From WeChat’s Nigerian failure to embedded insurance success: lessons in local innovation
The Star
|June 03, 2025
WHEN Johannesburg-based South African entrepreneur Prince Nwadeyi was researching his MPhil in Inclusive Innovation at the University of Cape Town, one interview proved transformational.
A young woman broke down describing the humiliation of borrowing money to bury her mother, only to face gossip at the funeral about the family's financial struggles.
That 2019 conversation shaped Nwadeyi’s thesis on information asymmetry and life insurance uptake in township communities.
More importantly, it led him to question whether insurance could be embedded invisibly into everyday purchases, eliminating the paperwork, intermediaries, premiums, and waiting periods that keep vulnerable communities unprotected.
Last week, Nwadeyi took to Linkedin to share that his holding company, SAG Ventures, had paid out its first claim through a clever FMCG-embedded funeral cover product dubbed Purchase Pal, underwritten by the continent's largest insurer, Sanlam.
A grieving family received a much-needed funeral payout because they'd purchased participating products at one of South African supermarket and wholesaler Big Save's stores. No forms, no monthly deductions, just automatic protection triggered by routine shopping habits.
The innovation exemplifies a principle increasingly recognised as crucial for African product development: building with communities rather than for them.
Nwadeyi's approach emerged from deep ethnographic research and venture building experience (iterative product development and go-to-market) in partnership with leading blue-chip companies, not top-down, boardroom assumptions about what consumers need.
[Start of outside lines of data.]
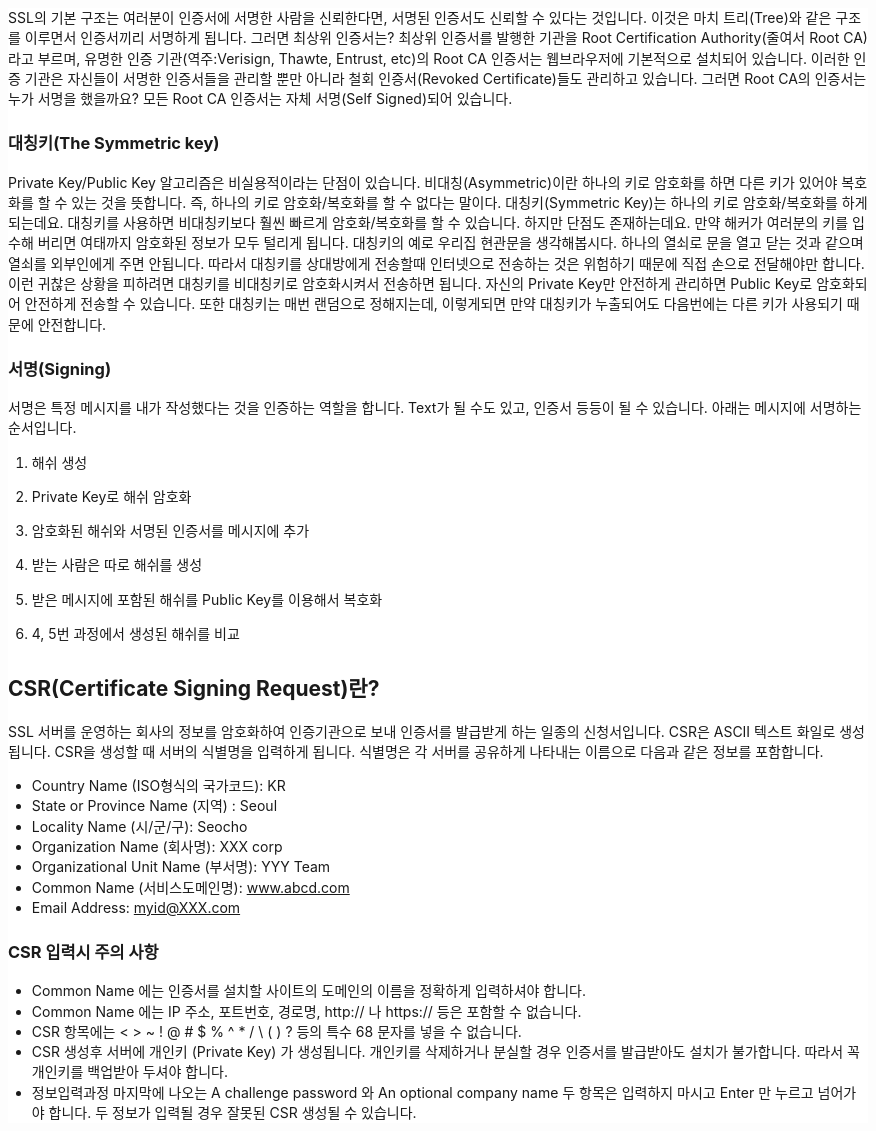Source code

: SSL의 기본 구조는 여러분이 인증서에 서명한 사람을 신뢰한다면, 서명된 인증서도 신뢰할 수 있다는 것입니다. 
이것은 마치 트리(Tree)와 같은 구조를 이루면서 인증서끼리 서명하게 됩니다. 그러면 최상위 인증서는? 
최상위 인증서를 발행한 기관을 Root Certification Authority(줄여서 Root CA)라고 부르며, 
유명한 인증 기관(역주:Verisign, Thawte, Entrust, etc)의 Root CA 인증서는 웹브라우저에 기본적으로 설치되어 있습니다. 
이러한 인증 기관은 자신들이 서명한 인증서들을 관리할 뿐만 아니라 철회 인증서(Revoked Certificate)들도 관리하고 있습니다. 
그러면 Root CA의 인증서는 누가 서명을 했을까요? 모든 Root CA 인증서는 자체 서명(Self Signed)되어 있습니다.

### 대칭키(The Symmetric key)

Private Key/Public Key 알고리즘은 비실용적이라는 단점이 있습니다. 
비대칭(Asymmetric)이란 하나의 키로 암호화를 하면 다른 키가 있어야 복호화를 할 수 있는 것을 뜻합니다. 
즉, 하나의 키로 암호화/복호화를 할 수 없다는 말이다. 대칭키(Symmetric Key)는 하나의 키로 암호화/복호화를 하게 되는데요. 
대칭키를 사용하면 비대칭키보다 훨씬 빠르게 암호화/복호화를 할 수 있습니다. 
하지만 단점도 존재하는데요. 
만약 해커가 여러분의 키를 입수해 버리면 여태까지 암호화된 정보가 모두 털리게 됩니다. 
대칭키의 예로 우리집 현관문을 생각해봅시다. 하나의 열쇠로 문을 열고 닫는 것과 같으며 열쇠를 외부인에게 주면 안됩니다.
따라서 대칭키를 상대방에게 전송할때 인터넷으로 전송하는 것은 위험하기 때문에 직접 손으로 전달해야만 합니다. 
이런 귀찮은 상황을 피하려면 대칭키를 비대칭키로 암호화시켜서 전송하면 됩니다. 
자신의 Private Key만 안전하게 관리하면 Public Key로 암호화되어 안전하게 전송할 수 있습니다. 
또한 대칭키는 매번 랜덤으로 정해지는데, 이렇게되면 만약 대칭키가 누출되어도 다음번에는 다른 키가 사용되기 때문에 안전합니다. 

### 서명(Signing)

서명은 특정 메시지를 내가 작성했다는 것을 인증하는 역할을 합니다. 
Text가 될 수도 있고, 인증서 등등이 될 수 있습니다. 아래는 메시지에 서명하는 순서입니다.

1. 해쉬 생성

2. Private Key로 해쉬 암호화

3. 암호화된 해쉬와 서명된 인증서를 메시지에 추가

4. 받는 사람은 따로 해쉬를 생성

5. 받은 메시지에 포함된 해쉬를 Public Key를 이용해서 복호화

6. 4, 5번 과정에서 생성된 해쉬를 비교

## CSR(Certificate Signing Request)란?

SSL 서버를 운영하는 회사의 정보를 암호화하여 인증기관으로 보내 인증서를 발급받게 하는 일종의 신청서입니다. 
CSR은 ASCII 텍스트 화일로 생성됩니다. 
CSR을 생성할 때 서버의 식별명을 입력하게 됩니다. 식별명은 각 서버를 공유하게 나타내는 이름으로 다음과 같은 정보를 포함합니다. 

* Country Name (ISO형식의 국가코드): KR
* State or Province Name (지역) : Seoul
* Locality Name (시/군/구): Seocho
* Organization Name (회사명): XXX corp
* Organizational Unit Name (부서명): YYY Team
* Common Name (서비스도메인명): www.abcd.com
* Email Address: myid@XXX.com

### CSR 입력시 주의 사항

* Common Name 에는 인증서를 설치할 사이트의 도메인의 이름을 정확하게 입력하셔야 합니다.
* Common Name 에는 IP 주소, 포트번호, 경로명, http:// 나 https:// 등은 포함할 수 없습니다.
* CSR 항목에는 < > ~ ! @ # $ % ^ * / \ ( ) ? 등의 특수 68 문자를 넣을 수 없습니다.
* CSR 생성후 서버에 개인키 (Private Key) 가 생성됩니다. 개인키를 삭제하거나 분실할 경우 인증서를 발급받아도 설치가 불가합니다. 따라서 꼭 개인키를 백업받아 두셔야 합니다.
* 정보입력과정 마지막에 나오는 A challenge password 와 An optional company name 두 항목은 입력하지 마시고 Enter 만 누르고 넘어가야 합니다. 두 정보가 입력될 경우 잘못된 CSR 생성될 수 있습니다.
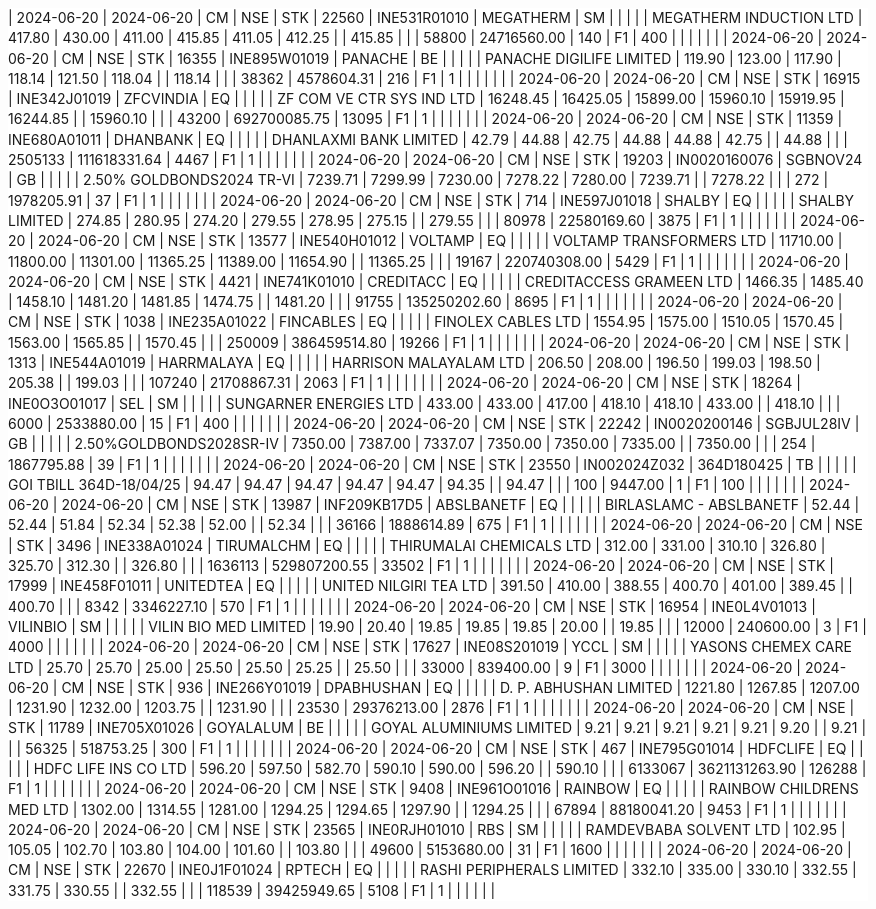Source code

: | 2024-06-20 | 2024-06-20 | CM | NSE | STK | 22560 | INE531R01010 | MEGATHERM | SM |  |  |  |  | MEGATHERM INDUCTION LTD | 417.80 | 430.00 | 411.00 | 415.85 | 411.05 | 412.25 |  | 415.85 |  |  | 58800 | 24716560.00 | 140 | F1 | 400 |  |  |  |  |  |
| 2024-06-20 | 2024-06-20 | CM | NSE | STK | 16355 | INE895W01019 | PANACHE | BE |  |  |  |  | PANACHE DIGILIFE LIMITED | 119.90 | 123.00 | 117.90 | 118.14 | 121.50 | 118.04 |  | 118.14 |  |  | 38362 | 4578604.31 | 216 | F1 | 1 |  |  |  |  |  |
| 2024-06-20 | 2024-06-20 | CM | NSE | STK | 16915 | INE342J01019 | ZFCVINDIA | EQ |  |  |  |  | ZF COM VE CTR SYS IND LTD | 16248.45 | 16425.05 | 15899.00 | 15960.10 | 15919.95 | 16244.85 |  | 15960.10 |  |  | 43200 | 692700085.75 | 13095 | F1 | 1 |  |  |  |  |  |
| 2024-06-20 | 2024-06-20 | CM | NSE | STK | 11359 | INE680A01011 | DHANBANK | EQ |  |  |  |  | DHANLAXMI BANK LIMITED | 42.79 | 44.88 | 42.75 | 44.88 | 44.88 | 42.75 |  | 44.88 |  |  | 2505133 | 111618331.64 | 4467 | F1 | 1 |  |  |  |  |  |
| 2024-06-20 | 2024-06-20 | CM | NSE | STK | 19203 | IN0020160076 | SGBNOV24 | GB |  |  |  |  | 2.50% GOLDBONDS2024 TR-VI | 7239.71 | 7299.99 | 7230.00 | 7278.22 | 7280.00 | 7239.71 |  | 7278.22 |  |  | 272 | 1978205.91 | 37 | F1 | 1 |  |  |  |  |  |
| 2024-06-20 | 2024-06-20 | CM | NSE | STK | 714 | INE597J01018 | SHALBY | EQ |  |  |  |  | SHALBY LIMITED | 274.85 | 280.95 | 274.20 | 279.55 | 278.95 | 275.15 |  | 279.55 |  |  | 80978 | 22580169.60 | 3875 | F1 | 1 |  |  |  |  |  |
| 2024-06-20 | 2024-06-20 | CM | NSE | STK | 13577 | INE540H01012 | VOLTAMP | EQ |  |  |  |  | VOLTAMP TRANSFORMERS LTD | 11710.00 | 11800.00 | 11301.00 | 11365.25 | 11389.00 | 11654.90 |  | 11365.25 |  |  | 19167 | 220740308.00 | 5429 | F1 | 1 |  |  |  |  |  |
| 2024-06-20 | 2024-06-20 | CM | NSE | STK | 4421 | INE741K01010 | CREDITACC | EQ |  |  |  |  | CREDITACCESS GRAMEEN LTD | 1466.35 | 1485.40 | 1458.10 | 1481.20 | 1481.85 | 1474.75 |  | 1481.20 |  |  | 91755 | 135250202.60 | 8695 | F1 | 1 |  |  |  |  |  |
| 2024-06-20 | 2024-06-20 | CM | NSE | STK | 1038 | INE235A01022 | FINCABLES | EQ |  |  |  |  | FINOLEX CABLES LTD | 1554.95 | 1575.00 | 1510.05 | 1570.45 | 1563.00 | 1565.85 |  | 1570.45 |  |  | 250009 | 386459514.80 | 19266 | F1 | 1 |  |  |  |  |  |
| 2024-06-20 | 2024-06-20 | CM | NSE | STK | 1313 | INE544A01019 | HARRMALAYA | EQ |  |  |  |  | HARRISON MALAYALAM LTD | 206.50 | 208.00 | 196.50 | 199.03 | 198.50 | 205.38 |  | 199.03 |  |  | 107240 | 21708867.31 | 2063 | F1 | 1 |  |  |  |  |  |
| 2024-06-20 | 2024-06-20 | CM | NSE | STK | 18264 | INE0O3O01017 | SEL | SM |  |  |  |  | SUNGARNER ENERGIES LTD | 433.00 | 433.00 | 417.00 | 418.10 | 418.10 | 433.00 |  | 418.10 |  |  | 6000 | 2533880.00 | 15 | F1 | 400 |  |  |  |  |  |
| 2024-06-20 | 2024-06-20 | CM | NSE | STK | 22242 | IN0020200146 | SGBJUL28IV | GB |  |  |  |  | 2.50%GOLDBONDS2028SR-IV | 7350.00 | 7387.00 | 7337.07 | 7350.00 | 7350.00 | 7335.00 |  | 7350.00 |  |  | 254 | 1867795.88 | 39 | F1 | 1 |  |  |  |  |  |
| 2024-06-20 | 2024-06-20 | CM | NSE | STK | 23550 | IN002024Z032 | 364D180425 | TB |  |  |  |  | GOI TBILL 364D-18/04/25 | 94.47 | 94.47 | 94.47 | 94.47 | 94.47 | 94.35 |  | 94.47 |  |  | 100 | 9447.00 | 1 | F1 | 100 |  |  |  |  |  |
| 2024-06-20 | 2024-06-20 | CM | NSE | STK | 13987 | INF209KB17D5 | ABSLBANETF | EQ |  |  |  |  | BIRLASLAMC - ABSLBANETF | 52.44 | 52.44 | 51.84 | 52.34 | 52.38 | 52.00 |  | 52.34 |  |  | 36166 | 1888614.89 | 675 | F1 | 1 |  |  |  |  |  |
| 2024-06-20 | 2024-06-20 | CM | NSE | STK | 3496 | INE338A01024 | TIRUMALCHM | EQ |  |  |  |  | THIRUMALAI CHEMICALS LTD | 312.00 | 331.00 | 310.10 | 326.80 | 325.70 | 312.30 |  | 326.80 |  |  | 1636113 | 529807200.55 | 33502 | F1 | 1 |  |  |  |  |  |
| 2024-06-20 | 2024-06-20 | CM | NSE | STK | 17999 | INE458F01011 | UNITEDTEA | EQ |  |  |  |  | UNITED NILGIRI TEA LTD | 391.50 | 410.00 | 388.55 | 400.70 | 401.00 | 389.45 |  | 400.70 |  |  | 8342 | 3346227.10 | 570 | F1 | 1 |  |  |  |  |  |
| 2024-06-20 | 2024-06-20 | CM | NSE | STK | 16954 | INE0L4V01013 | VILINBIO | SM |  |  |  |  | VILIN BIO MED LIMITED | 19.90 | 20.40 | 19.85 | 19.85 | 19.85 | 20.00 |  | 19.85 |  |  | 12000 | 240600.00 | 3 | F1 | 4000 |  |  |  |  |  |
| 2024-06-20 | 2024-06-20 | CM | NSE | STK | 17627 | INE08S201019 | YCCL | SM |  |  |  |  | YASONS CHEMEX CARE LTD | 25.70 | 25.70 | 25.00 | 25.50 | 25.50 | 25.25 |  | 25.50 |  |  | 33000 | 839400.00 | 9 | F1 | 3000 |  |  |  |  |  |
| 2024-06-20 | 2024-06-20 | CM | NSE | STK | 936 | INE266Y01019 | DPABHUSHAN | EQ |  |  |  |  | D. P. ABHUSHAN LIMITED | 1221.80 | 1267.85 | 1207.00 | 1231.90 | 1232.00 | 1203.75 |  | 1231.90 |  |  | 23530 | 29376213.00 | 2876 | F1 | 1 |  |  |  |  |  |
| 2024-06-20 | 2024-06-20 | CM | NSE | STK | 11789 | INE705X01026 | GOYALALUM | BE |  |  |  |  | GOYAL ALUMINIUMS LIMITED | 9.21 | 9.21 | 9.21 | 9.21 | 9.21 | 9.20 |  | 9.21 |  |  | 56325 | 518753.25 | 300 | F1 | 1 |  |  |  |  |  |
| 2024-06-20 | 2024-06-20 | CM | NSE | STK | 467 | INE795G01014 | HDFCLIFE | EQ |  |  |  |  | HDFC LIFE INS CO LTD | 596.20 | 597.50 | 582.70 | 590.10 | 590.00 | 596.20 |  | 590.10 |  |  | 6133067 | 3621131263.90 | 126288 | F1 | 1 |  |  |  |  |  |
| 2024-06-20 | 2024-06-20 | CM | NSE | STK | 9408 | INE961O01016 | RAINBOW | EQ |  |  |  |  | RAINBOW CHILDRENS MED LTD | 1302.00 | 1314.55 | 1281.00 | 1294.25 | 1294.65 | 1297.90 |  | 1294.25 |  |  | 67894 | 88180041.20 | 9453 | F1 | 1 |  |  |  |  |  |
| 2024-06-20 | 2024-06-20 | CM | NSE | STK | 23565 | INE0RJH01010 | RBS | SM |  |  |  |  | RAMDEVBABA SOLVENT LTD | 102.95 | 105.05 | 102.70 | 103.80 | 104.00 | 101.60 |  | 103.80 |  |  | 49600 | 5153680.00 | 31 | F1 | 1600 |  |  |  |  |  |
| 2024-06-20 | 2024-06-20 | CM | NSE | STK | 22670 | INE0J1F01024 | RPTECH | EQ |  |  |  |  | RASHI PERIPHERALS LIMITED | 332.10 | 335.00 | 330.10 | 332.55 | 331.75 | 330.55 |  | 332.55 |  |  | 118539 | 39425949.65 | 5108 | F1 | 1 |  |  |  |  |  |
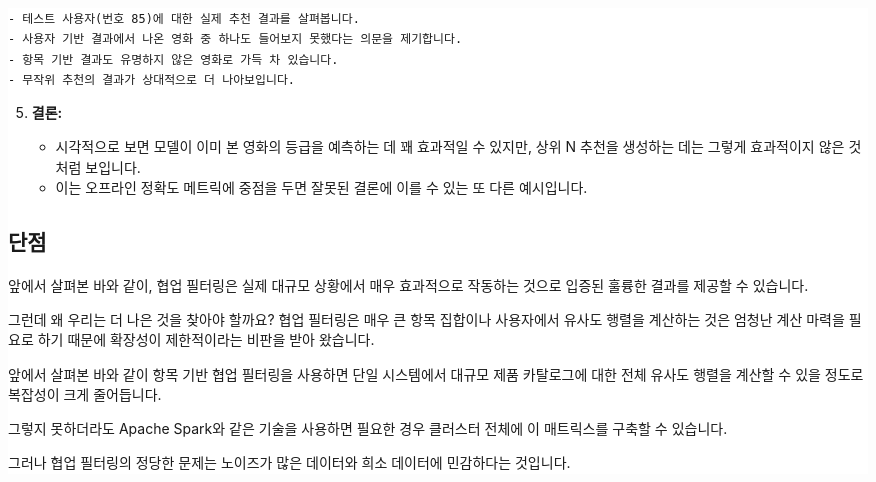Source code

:     - 테스트 사용자(번호 85)에 대한 실제 추천 결과를 살펴봅니다.
    - 사용자 기반 결과에서 나온 영화 중 하나도 들어보지 못했다는 의문을 제기합니다.
    - 항목 기반 결과도 유명하지 않은 영화로 가득 차 있습니다.
    - 무작위 추천의 결과가 상대적으로 더 나아보입니다.
5. **결론:**
    
    - 시각적으로 보면 모델이 이미 본 영화의 등급을 예측하는 데 꽤 효과적일 수 있지만, 상위 N 추천을 생성하는 데는 그렇게 효과적이지 않은 것처럼 보입니다.
    - 이는 오프라인 정확도 메트릭에 중점을 두면 잘못된 결론에 이를 수 있는 또 다른 예시입니다.
## 단점
앞에서 살펴본 바와 같이, 협업 필터링은 실제 대규모 상황에서 매우 효과적으로 작동하는 것으로 입증된 훌륭한 결과를 제공할 수 있습니다.  
  
그런데 왜 우리는 더 나은 것을 찾아야 할까요? 협업 필터링은 매우 큰 항목 집합이나 사용자에서 유사도 행렬을 계산하는 것은 엄청난 계산 마력을 필요로 하기 때문에 확장성이 제한적이라는 비판을 받아 왔습니다.  
  
앞에서 살펴본 바와 같이 항목 기반 협업 필터링을 사용하면 단일 시스템에서 대규모 제품 카탈로그에 대한 전체 유사도 행렬을 계산할 수 있을 정도로 복잡성이 크게 줄어듭니다.  
  
그렇지 못하더라도 Apache Spark와 같은 기술을 사용하면 필요한 경우 클러스터 전체에 이 매트릭스를 구축할 수 있습니다.  
  
그러나 협업 필터링의 정당한 문제는 노이즈가 많은 데이터와 희소 데이터에 민감하다는 것입니다.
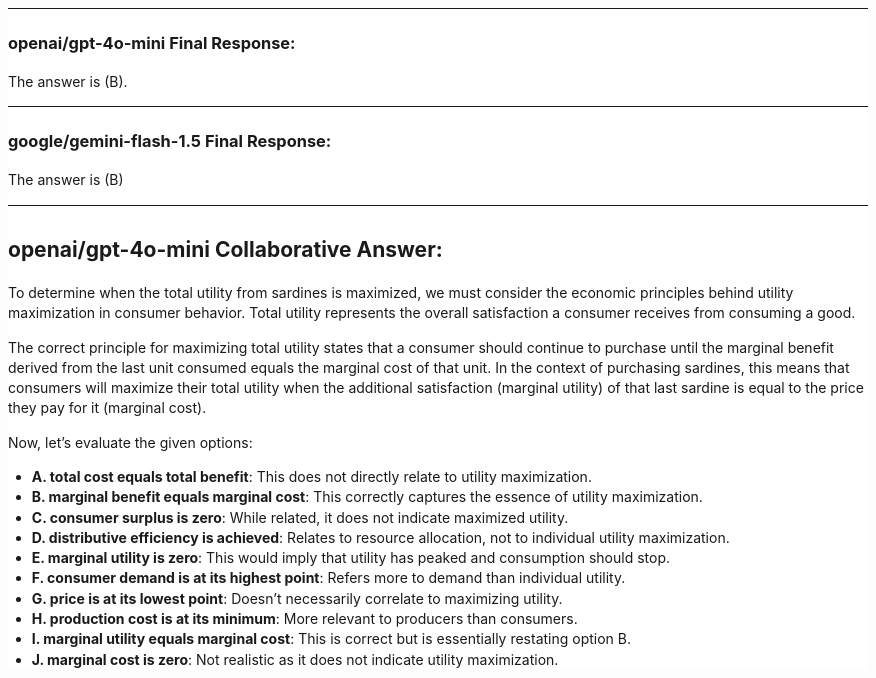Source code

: 
[//]: # (2024-11-17 19:59:40)

---




[//]: # (2024-11-17 19:59:42)
### openai/gpt-4o-mini Final Response:


[//]: # (2024-11-17 19:59:42)
The answer is (B).


[//]: # (2024-11-17 19:59:42)

---




[//]: # (2024-11-17 19:59:44)
### google/gemini-flash-1.5 Final Response:


[//]: # (2024-11-17 19:59:44)
The answer is (B)



[//]: # (2024-11-17 19:59:44)

---




[//]: # (2024-11-17 19:59:51)
## openai/gpt-4o-mini Collaborative Answer:


[//]: # (2024-11-17 19:59:51)
To determine when the total utility from sardines is maximized, we must consider the economic principles behind utility maximization in consumer behavior. Total utility represents the overall satisfaction a consumer receives from consuming a good. 

The correct principle for maximizing total utility states that a consumer should continue to purchase until the marginal benefit derived from the last unit consumed equals the marginal cost of that unit. In the context of purchasing sardines, this means that consumers will maximize their total utility when the additional satisfaction (marginal utility) of that last sardine is equal to the price they pay for it (marginal cost).

Now, let’s evaluate the given options:

- **A. total cost equals total benefit**: This does not directly relate to utility maximization.
- **B. marginal benefit equals marginal cost**: This correctly captures the essence of utility maximization.
- **C. consumer surplus is zero**: While related, it does not indicate maximized utility.
- **D. distributive efficiency is achieved**: Relates to resource allocation, not to individual utility maximization.
- **E. marginal utility is zero**: This would imply that utility has peaked and consumption should stop.
- **F. consumer demand is at its highest point**: Refers more to demand than individual utility.
- **G. price is at its lowest point**: Doesn’t necessarily correlate to maximizing utility.
- **H. production cost is at its minimum**: More relevant to producers than consumers.
- **I. marginal utility equals marginal cost**: This is correct but is essentially restating option B.
- **J. marginal cost is zero**: Not realistic as it does not indicate utility maximization.


[//]: # (2024-11-17 19:59:19)
[//]: # (2024-11-17 19:59:19)
[//]: # (2024-11-17 19:59:19)
[//]: # (2024-11-17 19:59:19)
[//]: # (2024-11-17 19:59:19)
[//]: # (2024-11-17 19:59:19)
[//]: # (2024-11-17 19:59:26)
[//]: # (2024-11-17 19:59:26)
[//]: # (2024-11-17 19:59:26)
[//]: # (2024-11-17 19:59:31)
[//]: # (2024-11-17 19:59:31)
[//]: # (2024-11-17 19:59:31)
[//]: # (2024-11-17 19:59:38)
[//]: # (2024-11-17 19:59:38)
[//]: # (2024-11-17 19:59:38)
[//]: # (2024-11-17 19:59:53)
[//]: # (2024-11-17 19:59:53)
[//]: # (2024-11-17 19:59:53)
During a recent yet-to-be-published African Tech Roundup Podcast conversation, recorded shortly after his insurance product went live, Nwadeyi emphasised how understanding incentive structures across entire value chains - from wholesalers to consumers to capital providers - enabled breakthrough collaborative thinking. Rather than competing with traditional distribution channels, his team embedded coverage within existing retail margins.